Records for this exercise below:

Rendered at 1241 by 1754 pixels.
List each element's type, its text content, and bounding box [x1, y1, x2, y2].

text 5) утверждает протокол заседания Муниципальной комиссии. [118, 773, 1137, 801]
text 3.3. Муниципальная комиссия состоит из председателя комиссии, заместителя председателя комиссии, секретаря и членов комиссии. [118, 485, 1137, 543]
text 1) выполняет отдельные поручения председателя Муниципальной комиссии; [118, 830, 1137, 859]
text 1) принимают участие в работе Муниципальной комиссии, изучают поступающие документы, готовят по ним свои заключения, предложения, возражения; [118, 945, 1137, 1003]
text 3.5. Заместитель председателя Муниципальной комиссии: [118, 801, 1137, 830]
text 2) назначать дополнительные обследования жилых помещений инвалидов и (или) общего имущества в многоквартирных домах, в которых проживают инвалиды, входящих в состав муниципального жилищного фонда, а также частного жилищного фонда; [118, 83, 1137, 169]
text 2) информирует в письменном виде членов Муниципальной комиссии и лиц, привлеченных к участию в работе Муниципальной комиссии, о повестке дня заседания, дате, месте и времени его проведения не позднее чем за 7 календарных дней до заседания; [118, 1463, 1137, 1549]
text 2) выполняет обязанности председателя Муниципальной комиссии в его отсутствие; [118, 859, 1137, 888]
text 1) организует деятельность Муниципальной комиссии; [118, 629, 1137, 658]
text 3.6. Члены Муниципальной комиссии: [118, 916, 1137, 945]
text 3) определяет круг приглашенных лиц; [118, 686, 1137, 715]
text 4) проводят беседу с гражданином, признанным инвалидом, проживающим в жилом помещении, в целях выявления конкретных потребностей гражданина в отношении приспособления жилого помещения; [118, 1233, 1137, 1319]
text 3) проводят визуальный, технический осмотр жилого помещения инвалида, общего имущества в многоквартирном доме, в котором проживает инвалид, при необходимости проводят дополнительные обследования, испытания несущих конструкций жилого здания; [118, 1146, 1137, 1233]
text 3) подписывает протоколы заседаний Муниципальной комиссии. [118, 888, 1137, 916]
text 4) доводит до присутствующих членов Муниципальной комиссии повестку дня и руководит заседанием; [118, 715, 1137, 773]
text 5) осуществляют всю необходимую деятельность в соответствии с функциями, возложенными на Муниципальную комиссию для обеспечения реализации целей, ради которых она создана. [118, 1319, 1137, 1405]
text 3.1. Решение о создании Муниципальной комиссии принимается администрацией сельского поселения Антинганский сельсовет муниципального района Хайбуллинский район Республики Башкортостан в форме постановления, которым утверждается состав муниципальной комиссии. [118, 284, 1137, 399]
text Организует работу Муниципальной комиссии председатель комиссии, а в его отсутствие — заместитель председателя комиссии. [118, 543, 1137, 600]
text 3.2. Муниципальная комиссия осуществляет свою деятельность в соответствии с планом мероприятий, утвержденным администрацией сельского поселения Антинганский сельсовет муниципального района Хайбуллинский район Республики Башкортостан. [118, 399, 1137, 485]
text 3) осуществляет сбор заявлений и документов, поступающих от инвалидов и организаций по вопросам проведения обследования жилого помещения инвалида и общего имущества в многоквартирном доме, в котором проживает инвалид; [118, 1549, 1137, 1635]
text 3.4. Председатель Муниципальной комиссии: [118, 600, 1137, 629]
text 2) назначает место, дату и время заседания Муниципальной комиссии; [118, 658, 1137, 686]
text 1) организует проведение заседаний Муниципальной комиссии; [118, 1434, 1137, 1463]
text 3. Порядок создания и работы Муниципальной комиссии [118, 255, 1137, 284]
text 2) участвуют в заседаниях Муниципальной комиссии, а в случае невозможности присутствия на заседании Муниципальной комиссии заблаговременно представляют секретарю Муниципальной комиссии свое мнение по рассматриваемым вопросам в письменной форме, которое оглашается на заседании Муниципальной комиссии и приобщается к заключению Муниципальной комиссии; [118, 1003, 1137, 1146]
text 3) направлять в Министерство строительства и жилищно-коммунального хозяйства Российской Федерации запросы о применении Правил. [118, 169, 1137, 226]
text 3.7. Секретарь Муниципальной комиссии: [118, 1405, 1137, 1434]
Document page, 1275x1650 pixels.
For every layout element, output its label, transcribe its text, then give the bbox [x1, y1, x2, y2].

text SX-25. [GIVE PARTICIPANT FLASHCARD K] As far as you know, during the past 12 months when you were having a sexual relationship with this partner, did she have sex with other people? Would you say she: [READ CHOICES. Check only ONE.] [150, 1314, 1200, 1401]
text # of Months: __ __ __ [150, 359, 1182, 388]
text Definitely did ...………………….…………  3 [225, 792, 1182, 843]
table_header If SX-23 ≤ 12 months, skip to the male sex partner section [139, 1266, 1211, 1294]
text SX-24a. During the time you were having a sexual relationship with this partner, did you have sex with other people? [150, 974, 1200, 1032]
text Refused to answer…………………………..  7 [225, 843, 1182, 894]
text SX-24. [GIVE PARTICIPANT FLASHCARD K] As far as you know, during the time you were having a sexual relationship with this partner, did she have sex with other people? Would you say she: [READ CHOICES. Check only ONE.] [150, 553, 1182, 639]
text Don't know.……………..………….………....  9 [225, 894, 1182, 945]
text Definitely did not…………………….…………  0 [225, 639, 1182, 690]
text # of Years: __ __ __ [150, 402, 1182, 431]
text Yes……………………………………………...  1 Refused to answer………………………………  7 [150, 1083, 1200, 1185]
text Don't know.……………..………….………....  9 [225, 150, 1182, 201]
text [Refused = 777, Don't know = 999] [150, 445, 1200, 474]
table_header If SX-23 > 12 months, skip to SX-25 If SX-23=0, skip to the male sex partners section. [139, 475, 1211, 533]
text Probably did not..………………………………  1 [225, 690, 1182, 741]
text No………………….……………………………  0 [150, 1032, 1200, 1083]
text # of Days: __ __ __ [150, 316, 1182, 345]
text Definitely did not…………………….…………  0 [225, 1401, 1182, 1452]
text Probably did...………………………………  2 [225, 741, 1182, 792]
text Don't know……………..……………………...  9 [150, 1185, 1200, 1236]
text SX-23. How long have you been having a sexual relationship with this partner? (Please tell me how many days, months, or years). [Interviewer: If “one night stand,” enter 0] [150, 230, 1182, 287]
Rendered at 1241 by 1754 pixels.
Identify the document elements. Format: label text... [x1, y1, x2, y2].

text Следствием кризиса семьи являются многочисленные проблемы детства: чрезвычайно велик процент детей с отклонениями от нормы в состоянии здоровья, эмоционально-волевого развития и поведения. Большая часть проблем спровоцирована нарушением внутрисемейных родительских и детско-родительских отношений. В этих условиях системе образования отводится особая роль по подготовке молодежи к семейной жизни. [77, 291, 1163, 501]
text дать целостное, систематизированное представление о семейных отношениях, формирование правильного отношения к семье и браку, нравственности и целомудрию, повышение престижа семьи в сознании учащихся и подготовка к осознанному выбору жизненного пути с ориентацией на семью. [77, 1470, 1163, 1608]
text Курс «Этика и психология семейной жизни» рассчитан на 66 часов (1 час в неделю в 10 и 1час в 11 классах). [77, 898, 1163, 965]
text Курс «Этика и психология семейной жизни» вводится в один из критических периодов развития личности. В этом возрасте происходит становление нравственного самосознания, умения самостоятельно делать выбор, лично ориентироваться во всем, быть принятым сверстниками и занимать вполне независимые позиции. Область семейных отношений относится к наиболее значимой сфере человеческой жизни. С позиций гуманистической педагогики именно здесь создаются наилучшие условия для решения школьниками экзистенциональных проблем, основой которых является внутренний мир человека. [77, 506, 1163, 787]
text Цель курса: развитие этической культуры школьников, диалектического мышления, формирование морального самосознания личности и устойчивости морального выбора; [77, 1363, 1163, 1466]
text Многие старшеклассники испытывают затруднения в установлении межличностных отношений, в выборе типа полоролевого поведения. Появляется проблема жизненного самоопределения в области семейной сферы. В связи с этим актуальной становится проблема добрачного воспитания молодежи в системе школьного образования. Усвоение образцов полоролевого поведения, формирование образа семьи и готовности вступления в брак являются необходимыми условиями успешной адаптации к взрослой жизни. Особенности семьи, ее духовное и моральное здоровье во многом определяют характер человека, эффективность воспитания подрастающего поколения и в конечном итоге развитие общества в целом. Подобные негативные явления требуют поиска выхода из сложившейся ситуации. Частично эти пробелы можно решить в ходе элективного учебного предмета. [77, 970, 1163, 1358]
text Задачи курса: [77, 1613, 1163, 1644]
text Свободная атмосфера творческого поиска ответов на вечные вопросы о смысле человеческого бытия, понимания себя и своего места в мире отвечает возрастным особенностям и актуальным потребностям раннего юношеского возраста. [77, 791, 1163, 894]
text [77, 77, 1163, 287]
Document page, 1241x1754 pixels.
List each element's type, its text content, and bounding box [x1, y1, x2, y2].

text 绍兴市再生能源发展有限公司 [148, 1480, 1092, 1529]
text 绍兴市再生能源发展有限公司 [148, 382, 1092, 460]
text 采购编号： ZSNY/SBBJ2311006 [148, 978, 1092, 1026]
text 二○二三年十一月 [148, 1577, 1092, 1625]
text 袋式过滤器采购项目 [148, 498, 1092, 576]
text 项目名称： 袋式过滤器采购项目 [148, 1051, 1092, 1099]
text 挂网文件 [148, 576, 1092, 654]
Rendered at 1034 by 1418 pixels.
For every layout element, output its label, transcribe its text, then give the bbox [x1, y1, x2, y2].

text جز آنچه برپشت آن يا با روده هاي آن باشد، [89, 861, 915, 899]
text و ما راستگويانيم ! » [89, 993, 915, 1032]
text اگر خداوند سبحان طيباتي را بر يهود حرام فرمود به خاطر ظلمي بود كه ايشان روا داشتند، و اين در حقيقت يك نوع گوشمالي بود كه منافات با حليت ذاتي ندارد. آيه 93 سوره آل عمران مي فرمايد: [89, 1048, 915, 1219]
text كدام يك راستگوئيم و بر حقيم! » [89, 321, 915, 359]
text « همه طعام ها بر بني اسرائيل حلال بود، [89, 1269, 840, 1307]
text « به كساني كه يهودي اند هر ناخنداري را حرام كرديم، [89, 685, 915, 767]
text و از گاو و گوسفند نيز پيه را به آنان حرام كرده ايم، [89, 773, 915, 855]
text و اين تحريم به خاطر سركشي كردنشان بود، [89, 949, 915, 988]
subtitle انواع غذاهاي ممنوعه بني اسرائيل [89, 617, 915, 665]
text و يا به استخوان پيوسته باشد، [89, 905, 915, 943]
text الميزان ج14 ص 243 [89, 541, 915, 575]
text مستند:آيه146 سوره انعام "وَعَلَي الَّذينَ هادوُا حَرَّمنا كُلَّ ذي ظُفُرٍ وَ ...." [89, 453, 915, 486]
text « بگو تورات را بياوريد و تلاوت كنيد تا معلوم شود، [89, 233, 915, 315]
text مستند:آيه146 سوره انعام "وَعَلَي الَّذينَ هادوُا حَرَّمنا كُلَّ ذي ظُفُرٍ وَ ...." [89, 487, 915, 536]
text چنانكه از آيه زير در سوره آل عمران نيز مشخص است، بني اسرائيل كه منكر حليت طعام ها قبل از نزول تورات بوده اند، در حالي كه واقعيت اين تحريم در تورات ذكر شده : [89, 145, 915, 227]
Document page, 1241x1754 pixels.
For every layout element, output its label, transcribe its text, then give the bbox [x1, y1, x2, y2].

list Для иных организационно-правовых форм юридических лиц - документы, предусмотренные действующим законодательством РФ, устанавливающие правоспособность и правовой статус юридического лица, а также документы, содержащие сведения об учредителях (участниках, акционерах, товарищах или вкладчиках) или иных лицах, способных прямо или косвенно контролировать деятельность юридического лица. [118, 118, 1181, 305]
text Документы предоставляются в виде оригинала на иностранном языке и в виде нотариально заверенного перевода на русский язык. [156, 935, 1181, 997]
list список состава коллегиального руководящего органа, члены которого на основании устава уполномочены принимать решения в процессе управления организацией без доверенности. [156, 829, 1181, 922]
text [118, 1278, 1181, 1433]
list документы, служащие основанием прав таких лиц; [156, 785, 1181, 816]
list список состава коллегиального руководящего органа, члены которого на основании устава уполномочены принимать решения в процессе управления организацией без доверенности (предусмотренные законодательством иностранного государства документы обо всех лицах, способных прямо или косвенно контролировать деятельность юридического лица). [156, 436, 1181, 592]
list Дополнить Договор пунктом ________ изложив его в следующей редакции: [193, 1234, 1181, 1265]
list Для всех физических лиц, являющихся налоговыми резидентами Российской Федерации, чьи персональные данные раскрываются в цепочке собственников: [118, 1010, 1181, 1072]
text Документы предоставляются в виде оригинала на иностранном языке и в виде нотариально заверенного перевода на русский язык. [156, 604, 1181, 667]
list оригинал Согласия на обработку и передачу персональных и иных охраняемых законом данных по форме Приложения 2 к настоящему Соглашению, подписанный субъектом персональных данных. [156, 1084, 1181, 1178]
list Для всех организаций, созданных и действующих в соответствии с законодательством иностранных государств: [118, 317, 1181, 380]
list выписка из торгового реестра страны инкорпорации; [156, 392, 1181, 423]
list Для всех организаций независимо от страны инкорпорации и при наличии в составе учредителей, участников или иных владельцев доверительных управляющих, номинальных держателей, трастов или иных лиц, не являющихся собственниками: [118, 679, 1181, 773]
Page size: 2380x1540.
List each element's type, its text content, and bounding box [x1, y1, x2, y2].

End of Records for this exercise.

**Exercise:**
Copy every line that contains "مستند" from the listing above.

**Response area:**
text مستند:آيه146 سوره انعام "وَعَلَي الَّذينَ هادوُا حَرَّمنا كُلَّ ذي ظُفُرٍ وَ ...." [89, 453, 915, 486]
text مستند:آيه146 سوره انعام "وَعَلَي الَّذينَ هادوُا حَرَّمنا كُلَّ ذي ظُفُرٍ وَ ...." [89, 487, 915, 536]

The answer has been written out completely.